In terms of copyright infringement, your wiki link answers nothing. A court ruled that Google could use copyrighted book text to train an algorithm to improve search results because the copying was highly transformative and did not serve as a market substitute to the original work.
Meanwhile 15.ai is using copyrighted voice recordings to train an algorithm to synthesize new voice recordings that sound like they came from the original speaker. This is radically different from the Google case. Just because one instance of using copyrighted material to train an algorithm qualifies as fair use does not mean that all use of copyright material to train any algorithm also qualifies as fair use.
There is absolutely nothing about this that is settled law. In the next 20 years there are going to be lots of lawsuits, lots of settlements, possibly a few rulings, and maybe even a few new laws. I find the whole topic very interesting. YMMV.
Like you say, the law is not settled on this, but I assume if the author got a takedown request they would probably comply.
In many instances a policy of "ask for forgiveness rather than permission" can get you further, faster. While Nickelodeon are unlikely to grant you a license to the Spongebob voice because that has broader licensing and IP repercussions, they are likely to tolerate a research project using their characters (e.g. just as they have to-date tolerated The SpongeBob SquarePants Movie Rehydrated, which was a fan re-creation of one of their actual movies).

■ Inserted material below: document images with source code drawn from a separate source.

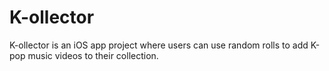 # K-ollector

K-ollector is an iOS app project where users can use random rolls to add K-pop music videos to their collection.
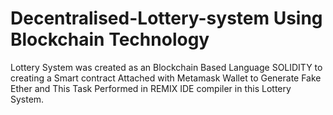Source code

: # Decentralised-Lottery-system Using Blockchain Technology
Lottery System was created as an Blockchain Based Language SOLIDITY to creating a Smart contract Attached with Metamask Wallet to Generate Fake Ether and This Task Performed in REMIX IDE compiler in this Lottery System. 
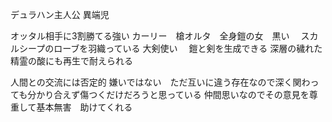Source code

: デュラハン主人公
異端児


オッタル相手に3割勝てる強い
カーリー　槍オルタ　全身鎧の女　黒い　
スカルシープのローブを羽織っている
大剣使い　
鎧と剣を生成できる
深層の穢れた精霊の酸にも再生で耐えられる

人間との交流には否定的
嫌いではない　ただ互いに違う存在なので深く関わっても分かり合えず傷つくだけだろうと思っている
仲間思いなのでその意見を尊重して基本無害　助けてくれる









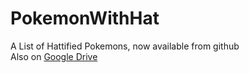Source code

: # PokemonWithHat
A List of Hattified Pokemons, now available from github  
Also on [Google Drive](https://drive.google.com/drive/u/2/folders/1proETQv6K1Wpg_7im79CCuSolq0383N6)
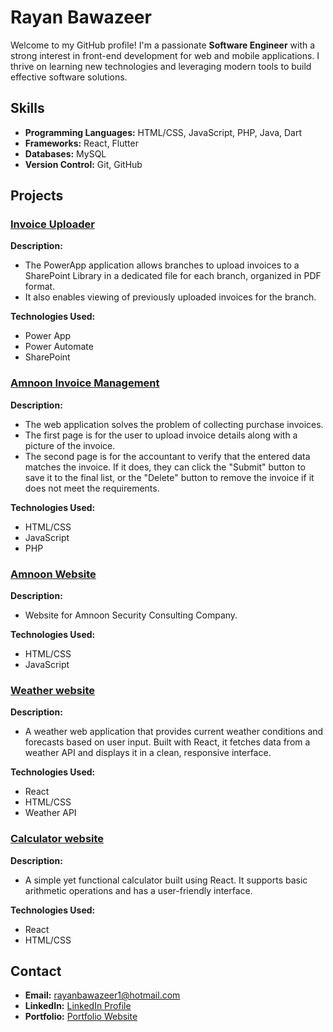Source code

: # Rayan Bawazeer

Welcome to my GitHub profile! I'm a passionate **Software Engineer** with a strong interest in front-end development for web and mobile applications. I thrive on learning new technologies and leveraging modern tools to build effective software solutions.

## Skills

- **Programming Languages:** HTML/CSS, JavaScript, PHP, Java, Dart
- **Frameworks:** React, Flutter
- **Databases:** MySQL
- **Version Control:** Git, GitHub

## Projects

### [Invoice Uploader](#)

**Description:**

- The PowerApp application allows branches to upload invoices to a SharePoint Library in a dedicated file for each branch, organized in PDF format.
- It also enables viewing of previously uploaded invoices for the branch.

**Technologies Used:**

- Power App
- Power Automate
- SharePoint

### [Amnoon Invoice Management](#)

**Description:**

- The web application solves the problem of collecting purchase invoices.
- The first page is for the user to upload invoice details along with a picture of the invoice.
- The second page is for the accountant to verify that the entered data matches the invoice. If it does, they can click the "Submit" button to save it to the final list, or the "Delete" button to remove the invoice if it does not meet the requirements.

**Technologies Used:**

- HTML/CSS
- JavaScript
- PHP

### [Amnoon Website](https://amnoon-sa.com)

**Description:**

- Website for Amnoon Security Consulting Company.

**Technologies Used:**

- HTML/CSS
- JavaScript

### [Weather website](https://github.com/rayansb1/Weather)

**Description:**

- A weather web application that provides current weather conditions and forecasts based on user input. Built with React, it fetches data from a weather API and displays it in a clean, responsive interface.

**Technologies Used:**

- React
- HTML/CSS
- Weather API

### [Calculator website](https://github.com/rayansb1/CalculatorJS)

**Description:**

- A simple yet functional calculator built using React. It supports basic arithmetic operations and has a user-friendly interface.

**Technologies Used:**

- React
- HTML/CSS

## Contact

- **Email:** [rayanbawazeer1@hotmail.com](mailto:rayanbawazeer1@hotmail.com)
- **LinkedIn:** [LinkedIn Profile](https://www.linkedin.com/in/rayansb1)
- **Portfolio:** [Portfolio Website](https://rayanbawazeer.netlify.app)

It is indeed several thousands of dollars a month. I can show you AWS invoices, if you're skeptical. Just send me an email and I'd be happy to show proof.
The whole history behind the project is fascinating: 4chan had a huge role in its development, and the project's work was stolen by an NFT company that a famous voice actor endorsed not too long ago.
Ah, I was wondering why they were so concerned about attribution.
The truth is that, today, if I was going to use a tool to generate voices (say for YouTube), I wouldn't necessarily pick a small SaaS tool. I'd use Amazon Polly or some other GCP-style platform voice creation tool. There are already a few products in the space, and their costs are so low as to be almost negligible (example: Polly, 5 million characters free). For a commercial project, I could probably stay on a free tier for a whole year.
With Dall*E, it seems like the only option, and it's such a superior option that a website could abuse it for commercial profits. But for voice synthesis, it's already dirt cheap and commercially available without limitations.